ValueError: p < 0, p > 1 or p contains NaNs error introducing hierarchical effects for Binomial regression

Hi all,

I very consistently have an issue trying to introduce random effects into models like binomial regression. My model samples fine without the introduction of the random effect, but when I try to introduce a zero sum normal random effect for an indicator variable, as follows:

preseason_idx, preseason_indicators= pd.factorize(pandas_data['preseason_only'])

coords = {'kicker' : kickers, 'preseason_dummy': preseason_indicators}

with pm.Model(coords = coords) as preseason_test_model:
    beta_params = pm.find_constrained_prior(
        pm.Beta,
        lower=0.7,
        upper= 1,
        mass = .9,
        init_guess={"alpha": 10, "beta": 3},
    )

    p = pm.Beta('p',**beta_params,dims='kicker')
    mu_preseason  = pm.ZeroSumNormal('mu_preseason', sigma = 1, dims = 'preseason_dummy')
    p_adj = pm.Deterministic('p_adj', p[kickers_idx] + pm.math.invlogit(mu_preseason[preseason_idx]))
    y = pm.Binomial('y', n = attempts, p = p_adj, observed = makes, dims = 'kicker')

with preseason_test_model:
    preseason_test_model_trace = pm.sample_prior_predictive(1000)

I get the following error:

ValueError: p < 0, p > 1 or p contains NaNs. Apply node that caused the error: binomial_rv ....

I understand what is happening (or think I do!), i.e. that the inverse logit of the zero sum normal will push ‘p_adj’ outside of the unit interval. Obviously this beta distribution is concentrated close to 1 which could influence that, but I’m mostly following examples like this notebook by Chris Fonnesbeck about hierarchial models wherein there are several variables fit like this. I have tried different iterations of logit and inverse logit, and tried this with several models in the past and always get this error. Any help would be greatly appreciated!

Hi, I think you are already on the right track. If you add two numbers that are on the 0-1 interval, there is no guarantee that the result will be between 0 and 1.

One strategy for overcoming this is to handle all your additive effects in an unconstrained space, add them up and then apply the inverse logit transformation. In Chris’ notebook, he takes a similar tactic random effects.
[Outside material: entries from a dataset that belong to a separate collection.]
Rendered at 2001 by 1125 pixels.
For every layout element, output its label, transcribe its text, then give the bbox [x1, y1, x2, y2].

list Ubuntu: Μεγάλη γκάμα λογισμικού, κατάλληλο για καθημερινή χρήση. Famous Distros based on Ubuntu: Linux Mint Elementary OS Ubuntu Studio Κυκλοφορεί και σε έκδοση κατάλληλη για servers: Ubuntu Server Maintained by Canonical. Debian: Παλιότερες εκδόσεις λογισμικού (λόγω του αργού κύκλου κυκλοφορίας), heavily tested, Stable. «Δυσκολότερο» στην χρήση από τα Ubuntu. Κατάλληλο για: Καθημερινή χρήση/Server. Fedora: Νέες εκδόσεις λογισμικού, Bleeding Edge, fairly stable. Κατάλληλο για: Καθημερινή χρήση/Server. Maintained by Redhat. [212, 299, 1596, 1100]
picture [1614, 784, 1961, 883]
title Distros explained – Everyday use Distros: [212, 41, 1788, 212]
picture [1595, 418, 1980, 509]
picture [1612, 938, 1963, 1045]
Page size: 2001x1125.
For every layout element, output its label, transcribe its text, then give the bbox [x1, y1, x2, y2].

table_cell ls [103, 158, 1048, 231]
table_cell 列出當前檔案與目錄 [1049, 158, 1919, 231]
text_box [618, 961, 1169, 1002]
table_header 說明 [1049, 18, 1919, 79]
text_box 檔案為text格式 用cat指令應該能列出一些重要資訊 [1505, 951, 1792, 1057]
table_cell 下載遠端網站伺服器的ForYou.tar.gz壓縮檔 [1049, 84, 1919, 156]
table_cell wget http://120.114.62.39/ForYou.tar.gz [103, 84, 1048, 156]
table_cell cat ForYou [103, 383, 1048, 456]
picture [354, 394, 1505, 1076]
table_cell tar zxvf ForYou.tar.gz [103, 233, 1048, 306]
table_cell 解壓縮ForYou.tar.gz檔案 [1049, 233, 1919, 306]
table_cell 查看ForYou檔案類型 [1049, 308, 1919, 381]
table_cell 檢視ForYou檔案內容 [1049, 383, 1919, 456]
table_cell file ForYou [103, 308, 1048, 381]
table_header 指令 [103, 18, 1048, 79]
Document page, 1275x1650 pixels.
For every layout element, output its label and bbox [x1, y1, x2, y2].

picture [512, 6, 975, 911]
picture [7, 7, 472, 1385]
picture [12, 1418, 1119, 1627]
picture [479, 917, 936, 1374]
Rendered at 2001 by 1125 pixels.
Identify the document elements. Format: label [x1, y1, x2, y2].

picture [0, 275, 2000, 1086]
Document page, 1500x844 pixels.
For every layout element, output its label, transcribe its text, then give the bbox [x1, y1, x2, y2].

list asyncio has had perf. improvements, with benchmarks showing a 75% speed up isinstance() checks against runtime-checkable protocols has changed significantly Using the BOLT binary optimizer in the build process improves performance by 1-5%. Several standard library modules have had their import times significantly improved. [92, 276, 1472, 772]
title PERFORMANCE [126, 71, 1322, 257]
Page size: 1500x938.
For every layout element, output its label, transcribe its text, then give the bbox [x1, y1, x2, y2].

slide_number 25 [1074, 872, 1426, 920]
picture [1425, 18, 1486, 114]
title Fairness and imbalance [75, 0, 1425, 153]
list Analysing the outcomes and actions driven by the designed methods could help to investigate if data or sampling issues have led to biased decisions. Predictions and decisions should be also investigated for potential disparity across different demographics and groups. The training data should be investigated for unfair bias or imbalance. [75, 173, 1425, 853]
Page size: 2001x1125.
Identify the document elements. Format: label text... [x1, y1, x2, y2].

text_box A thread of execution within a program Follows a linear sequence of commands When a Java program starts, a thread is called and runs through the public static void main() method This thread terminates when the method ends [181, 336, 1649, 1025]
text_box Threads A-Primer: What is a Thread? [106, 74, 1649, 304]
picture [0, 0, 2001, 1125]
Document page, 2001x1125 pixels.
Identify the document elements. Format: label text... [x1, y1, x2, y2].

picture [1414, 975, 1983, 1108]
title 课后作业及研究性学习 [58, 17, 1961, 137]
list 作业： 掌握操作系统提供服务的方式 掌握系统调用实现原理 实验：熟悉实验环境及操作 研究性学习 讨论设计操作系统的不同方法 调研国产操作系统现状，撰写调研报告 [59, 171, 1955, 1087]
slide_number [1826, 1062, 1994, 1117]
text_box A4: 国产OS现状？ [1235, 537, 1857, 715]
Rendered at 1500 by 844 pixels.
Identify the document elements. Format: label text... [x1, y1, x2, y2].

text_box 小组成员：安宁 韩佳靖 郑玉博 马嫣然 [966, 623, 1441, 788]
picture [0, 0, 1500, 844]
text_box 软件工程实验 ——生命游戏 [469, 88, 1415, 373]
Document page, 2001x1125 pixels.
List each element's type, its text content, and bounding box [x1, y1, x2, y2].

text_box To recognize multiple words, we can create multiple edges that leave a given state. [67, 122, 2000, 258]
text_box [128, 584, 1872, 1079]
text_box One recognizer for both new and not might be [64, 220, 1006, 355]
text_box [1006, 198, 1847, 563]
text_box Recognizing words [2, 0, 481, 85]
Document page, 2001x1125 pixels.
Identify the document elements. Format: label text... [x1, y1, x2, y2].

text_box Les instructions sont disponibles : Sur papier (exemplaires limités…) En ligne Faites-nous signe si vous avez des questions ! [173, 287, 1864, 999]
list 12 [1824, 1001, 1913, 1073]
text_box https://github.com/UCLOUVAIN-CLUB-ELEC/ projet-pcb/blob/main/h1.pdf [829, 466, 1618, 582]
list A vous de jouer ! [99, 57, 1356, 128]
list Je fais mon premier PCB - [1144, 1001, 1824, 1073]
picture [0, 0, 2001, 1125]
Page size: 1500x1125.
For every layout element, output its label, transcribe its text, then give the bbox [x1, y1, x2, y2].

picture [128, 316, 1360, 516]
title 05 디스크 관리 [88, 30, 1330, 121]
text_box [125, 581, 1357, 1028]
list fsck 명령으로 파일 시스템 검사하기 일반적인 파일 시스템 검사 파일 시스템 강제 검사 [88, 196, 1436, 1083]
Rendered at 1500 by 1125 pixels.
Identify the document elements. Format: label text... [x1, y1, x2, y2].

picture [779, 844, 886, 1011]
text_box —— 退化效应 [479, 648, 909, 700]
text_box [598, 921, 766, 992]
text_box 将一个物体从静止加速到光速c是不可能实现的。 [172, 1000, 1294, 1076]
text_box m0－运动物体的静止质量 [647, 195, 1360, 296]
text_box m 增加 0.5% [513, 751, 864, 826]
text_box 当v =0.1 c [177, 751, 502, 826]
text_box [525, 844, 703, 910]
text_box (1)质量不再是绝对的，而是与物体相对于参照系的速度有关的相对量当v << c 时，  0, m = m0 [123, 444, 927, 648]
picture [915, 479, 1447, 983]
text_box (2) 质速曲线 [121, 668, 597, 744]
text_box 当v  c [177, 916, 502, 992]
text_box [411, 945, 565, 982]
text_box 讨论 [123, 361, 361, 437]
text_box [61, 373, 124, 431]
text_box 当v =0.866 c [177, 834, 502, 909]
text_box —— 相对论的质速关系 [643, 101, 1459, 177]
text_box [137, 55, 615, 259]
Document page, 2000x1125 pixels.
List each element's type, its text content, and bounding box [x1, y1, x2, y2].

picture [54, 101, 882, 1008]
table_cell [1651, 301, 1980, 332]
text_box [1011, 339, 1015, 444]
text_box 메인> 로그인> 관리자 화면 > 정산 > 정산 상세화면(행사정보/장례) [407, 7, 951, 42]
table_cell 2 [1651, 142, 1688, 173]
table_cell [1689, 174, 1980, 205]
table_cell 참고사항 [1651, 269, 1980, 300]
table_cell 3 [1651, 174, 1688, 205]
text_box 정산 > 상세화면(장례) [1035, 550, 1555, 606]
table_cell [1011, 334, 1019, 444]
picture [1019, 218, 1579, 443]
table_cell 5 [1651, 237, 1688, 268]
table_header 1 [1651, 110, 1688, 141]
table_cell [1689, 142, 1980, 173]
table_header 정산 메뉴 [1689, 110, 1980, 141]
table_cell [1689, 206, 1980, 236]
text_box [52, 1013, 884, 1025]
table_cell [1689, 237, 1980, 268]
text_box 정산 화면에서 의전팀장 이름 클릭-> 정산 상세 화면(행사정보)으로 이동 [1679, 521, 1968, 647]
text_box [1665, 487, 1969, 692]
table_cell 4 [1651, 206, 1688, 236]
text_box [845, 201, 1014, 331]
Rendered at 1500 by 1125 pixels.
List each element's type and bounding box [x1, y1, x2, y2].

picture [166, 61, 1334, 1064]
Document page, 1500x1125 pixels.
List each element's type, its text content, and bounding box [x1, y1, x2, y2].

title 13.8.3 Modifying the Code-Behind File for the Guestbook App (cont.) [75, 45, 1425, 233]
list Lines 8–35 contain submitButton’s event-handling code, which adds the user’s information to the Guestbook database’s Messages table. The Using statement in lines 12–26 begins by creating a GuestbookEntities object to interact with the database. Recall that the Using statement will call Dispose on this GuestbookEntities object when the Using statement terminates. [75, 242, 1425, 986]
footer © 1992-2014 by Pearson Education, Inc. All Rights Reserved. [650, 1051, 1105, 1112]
Consider this example from notebook you linked:

with pm.Model(coords=coords) as position_means_model:

    # Group means
    m_mu = pm.Normal('m_mu', mu=-2, sigma=1)
    s_mu = pm.HalfNormal('s_mu', 1)
    mu = pm.Normal('mu', mu=m_mu, sigma=s_mu, dims='position') # this is a normal rather than a beta

    # Individual random effects
    sigma = pm.HalfNormal('sigma', 1)
    epsilon = pm.Normal('epsilon', mu=0, sigma=sigma, dims='batter')

    p = pm.Deterministic('p', pm.math.invlogit(mu[position_idx] + epsilon[batter_idx]), dims='obs') # the invlogit wraps all the effects together!

    y = pm.Binomial('y', n=pa, p=p, observed=hr)

The slightly annoying bit is that you have to think about your priors in what might be an unintuitive space. You would have to drop the beta distribution and find a normal distribution that behaves much like your beta once the inverse logit is applied.